Flylib.com

Books Software

 
 
 

Chapter 4. XML Document Type Definitions


Chapter 4. XML Document Type Definitions

Document Type Definitions (DTDs) are important in data exchange. Parties exchanging data must agree on a format, and a DTD allows the specification of that format.

DTDs are used to specify the allowed syntax of an XML application [XML], including the values of entities and special properties of attributes—for example, that an attribute is a unique element identifier (ID). Familiarity with DTDs is useful because they are a fundamental part of XML parsing. In this book, we use DTDs to specify the syntax for XML signatures and some other XML security structures.

Recently, the W3C devised a new method of syntax specification, called XML Schema [Schema], which is described in detail in Chapter 5. Schemas are used in the XML Security standards and this book as the more authoritative syntax specification. Although schemas provide a more precise description and are better suited to handling XML namespaces [ Names ], they do not eliminate the need for DTDs. Also, as schemas are such a recent addition to the XML arsenal, fewer tools are available for handling schemas than for working with DTDs.

graphics/note.gif

When the DTD of some signed XML specifies default attribute values, the expanded value of entities, and so on, it is usually necessary to also sign the DTD, as discussed in Chapters 9 and 10 on canonicalization and signatures. Otherwise, an adversary could change the DTD and, in effect, change the signed XML meaning without breaking the signature.


If you are already familiar with DTDs, you can skip the rest of this chapter.


4.1 Introduction to DTDs

An XML document consists of a prolog and a body. The document prolog contains the XML declaration and the document type declaration for that document, both of which are optional. The document type declaration specifies the root element of the document, and it can specify the DTD. The document body contains the actual marked -up document.

The markup in an XML document describes the document's storage and logical structure and associates attributes and their values with its logical structures, as described in Chapter 3. XML DTDs provide a vocabulary and syntax for describing a document's structure. The XML Recommendation provides document type declarations to define constraints on the logical structure and to support the use of predefined storage units.

The XML Recommendation [XML] defines the XML document type declaration as containing or pointing to markup declarations that provide a grammar for a class of documents. A markup declaration serves one of four purposes:

  • It is an element type declaration (see Section 4.3).

  • It is an attribute-list declaration (see Section 4.4).

  • It is an entity declaration (see Section 4.5).

  • It is a notation declaration (see Section 4.6).

This grammar is known as a Document Type Definition. A DTD defines the allowable building blocks of an XML document; that is, it defines the document structure with a list of permissible elements, attributes, nestings, and so on.

graphics/note.gif

To make matters confusing, you could potentially use the abbreviation "DTD" for two different terms. The document type declaration includes everything between the string "<!DOCTYPE" and the matching ">". It can contain the Document Type Definition (DTD), or it can contain part of and point to the DTD. When people talk about the document type declaration, they usually say "doctype declaration" for short [XML A].
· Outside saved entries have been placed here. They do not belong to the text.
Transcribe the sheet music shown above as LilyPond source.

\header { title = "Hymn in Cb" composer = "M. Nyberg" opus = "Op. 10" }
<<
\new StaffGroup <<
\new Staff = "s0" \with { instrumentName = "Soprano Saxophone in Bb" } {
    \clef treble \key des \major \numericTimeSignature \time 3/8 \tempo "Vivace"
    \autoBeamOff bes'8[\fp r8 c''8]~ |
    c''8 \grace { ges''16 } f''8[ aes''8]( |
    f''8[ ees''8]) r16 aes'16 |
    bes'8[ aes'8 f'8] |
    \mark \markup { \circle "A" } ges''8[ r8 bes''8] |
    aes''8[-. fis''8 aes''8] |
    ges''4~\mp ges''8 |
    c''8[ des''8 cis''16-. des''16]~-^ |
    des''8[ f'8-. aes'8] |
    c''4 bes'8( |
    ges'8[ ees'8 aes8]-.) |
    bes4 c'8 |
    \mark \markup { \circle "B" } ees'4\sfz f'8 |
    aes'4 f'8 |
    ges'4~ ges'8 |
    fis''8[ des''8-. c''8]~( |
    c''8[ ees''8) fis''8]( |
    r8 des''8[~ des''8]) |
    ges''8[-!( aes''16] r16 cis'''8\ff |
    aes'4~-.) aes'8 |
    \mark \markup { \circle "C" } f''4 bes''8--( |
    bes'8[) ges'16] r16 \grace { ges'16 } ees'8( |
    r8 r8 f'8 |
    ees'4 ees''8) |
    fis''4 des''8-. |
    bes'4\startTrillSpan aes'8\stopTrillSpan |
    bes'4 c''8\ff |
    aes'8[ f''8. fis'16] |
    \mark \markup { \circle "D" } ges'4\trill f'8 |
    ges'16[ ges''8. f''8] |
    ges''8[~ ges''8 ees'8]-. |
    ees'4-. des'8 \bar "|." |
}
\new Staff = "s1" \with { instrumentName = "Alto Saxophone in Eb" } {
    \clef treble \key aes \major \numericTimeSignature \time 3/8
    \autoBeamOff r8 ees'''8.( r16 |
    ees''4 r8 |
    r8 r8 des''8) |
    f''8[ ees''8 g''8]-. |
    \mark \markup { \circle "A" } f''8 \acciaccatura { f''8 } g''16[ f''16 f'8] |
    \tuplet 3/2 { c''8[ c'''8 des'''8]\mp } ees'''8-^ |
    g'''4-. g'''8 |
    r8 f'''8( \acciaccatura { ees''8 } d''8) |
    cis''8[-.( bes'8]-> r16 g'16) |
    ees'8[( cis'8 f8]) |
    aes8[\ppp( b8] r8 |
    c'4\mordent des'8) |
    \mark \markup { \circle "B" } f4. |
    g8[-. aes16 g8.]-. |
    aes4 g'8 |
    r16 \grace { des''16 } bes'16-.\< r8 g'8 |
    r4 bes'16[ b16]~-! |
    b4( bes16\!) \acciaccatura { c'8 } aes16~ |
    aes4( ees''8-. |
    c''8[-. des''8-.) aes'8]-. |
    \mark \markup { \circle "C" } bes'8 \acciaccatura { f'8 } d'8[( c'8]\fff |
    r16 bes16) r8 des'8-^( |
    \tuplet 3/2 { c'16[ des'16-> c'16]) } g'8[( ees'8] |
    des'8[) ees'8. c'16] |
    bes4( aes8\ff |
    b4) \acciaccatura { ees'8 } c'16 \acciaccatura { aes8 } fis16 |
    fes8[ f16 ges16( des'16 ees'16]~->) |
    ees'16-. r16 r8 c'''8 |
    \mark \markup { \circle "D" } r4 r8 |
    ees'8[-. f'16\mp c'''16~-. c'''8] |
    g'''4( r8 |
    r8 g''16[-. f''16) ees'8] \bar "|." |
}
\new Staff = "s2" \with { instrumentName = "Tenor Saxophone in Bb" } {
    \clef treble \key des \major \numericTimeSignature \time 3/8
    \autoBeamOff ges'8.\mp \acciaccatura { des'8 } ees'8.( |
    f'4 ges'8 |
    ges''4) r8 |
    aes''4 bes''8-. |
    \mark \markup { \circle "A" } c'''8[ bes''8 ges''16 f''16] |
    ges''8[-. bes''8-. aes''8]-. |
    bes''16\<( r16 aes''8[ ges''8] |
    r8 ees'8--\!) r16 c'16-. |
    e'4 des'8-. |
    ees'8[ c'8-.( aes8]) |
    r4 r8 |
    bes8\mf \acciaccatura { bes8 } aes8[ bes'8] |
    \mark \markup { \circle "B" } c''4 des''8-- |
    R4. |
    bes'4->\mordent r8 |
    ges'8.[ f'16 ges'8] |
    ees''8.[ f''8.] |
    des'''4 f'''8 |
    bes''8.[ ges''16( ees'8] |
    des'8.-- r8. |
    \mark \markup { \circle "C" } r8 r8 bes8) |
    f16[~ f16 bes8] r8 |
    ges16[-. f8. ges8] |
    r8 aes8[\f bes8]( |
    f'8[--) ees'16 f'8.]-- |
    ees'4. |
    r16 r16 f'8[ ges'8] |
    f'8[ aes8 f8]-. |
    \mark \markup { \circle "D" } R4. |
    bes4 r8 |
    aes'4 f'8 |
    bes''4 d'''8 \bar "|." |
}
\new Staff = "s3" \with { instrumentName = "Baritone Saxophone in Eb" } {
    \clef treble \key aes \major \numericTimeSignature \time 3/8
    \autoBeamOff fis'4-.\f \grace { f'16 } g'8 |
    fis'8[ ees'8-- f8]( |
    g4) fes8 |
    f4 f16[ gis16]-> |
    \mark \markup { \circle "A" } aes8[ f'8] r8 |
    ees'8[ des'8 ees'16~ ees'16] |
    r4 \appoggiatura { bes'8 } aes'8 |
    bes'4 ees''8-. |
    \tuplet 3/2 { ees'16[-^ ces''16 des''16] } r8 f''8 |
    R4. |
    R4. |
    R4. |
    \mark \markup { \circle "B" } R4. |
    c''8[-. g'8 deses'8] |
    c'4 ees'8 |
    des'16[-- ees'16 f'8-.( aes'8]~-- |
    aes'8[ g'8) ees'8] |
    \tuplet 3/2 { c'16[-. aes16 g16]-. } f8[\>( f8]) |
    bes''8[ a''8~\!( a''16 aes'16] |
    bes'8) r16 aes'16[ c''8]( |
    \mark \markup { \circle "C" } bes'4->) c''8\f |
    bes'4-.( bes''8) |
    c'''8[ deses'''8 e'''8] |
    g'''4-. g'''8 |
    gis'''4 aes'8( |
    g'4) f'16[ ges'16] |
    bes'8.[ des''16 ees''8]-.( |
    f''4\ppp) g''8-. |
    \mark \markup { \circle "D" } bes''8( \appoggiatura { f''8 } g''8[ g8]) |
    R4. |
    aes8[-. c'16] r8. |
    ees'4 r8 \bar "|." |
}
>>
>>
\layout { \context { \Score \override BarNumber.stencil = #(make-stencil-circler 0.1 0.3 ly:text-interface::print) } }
The document type declaration can point to an external subset (a special kind of external entity) containing markup declarations, it can contain the markup declarations directly in an internal subset, or it can do both. The DTD for a document consists of both subsets taken together.

Because you can define a DTD within a document or reference and access it externally, a single DTD can apply to one document or to many documents. External DTDs, by convention, appear in an ASCII text file with the extension .dtd. For example:

mydtd.dtd

Elements and attribute declarations form a framework against which a parser can test documents to see whether they meet the format described by the DTD. Declarations communicate information to the parser about document content, such as the following:

  • The allowable sequence and nesting of tags

  • Attribute values, including their types and defaults

  • Names of referenced external files, whether or not they contain XML, and the format of non-XML data that might be referenced

  • Entities that might be present

Although XML documents are not required to have a DTD, a large percentage of the XML specification [XML] deals with various sorts of declarations that are allowed in DTDs.

All XML documents must be well formed, as described in Chapter 3. A validating XML processor can use the DTD to validate a document—that is, not only to require it to be well formed but also to determine whether the document conforms to the definitions. If the document can be parsed successfully with a validating parser and its DTD, the document is valid. To be valid, a document's DTD must specify all of its structure. XML documents read by a nonvalidating parser do not have to be valid.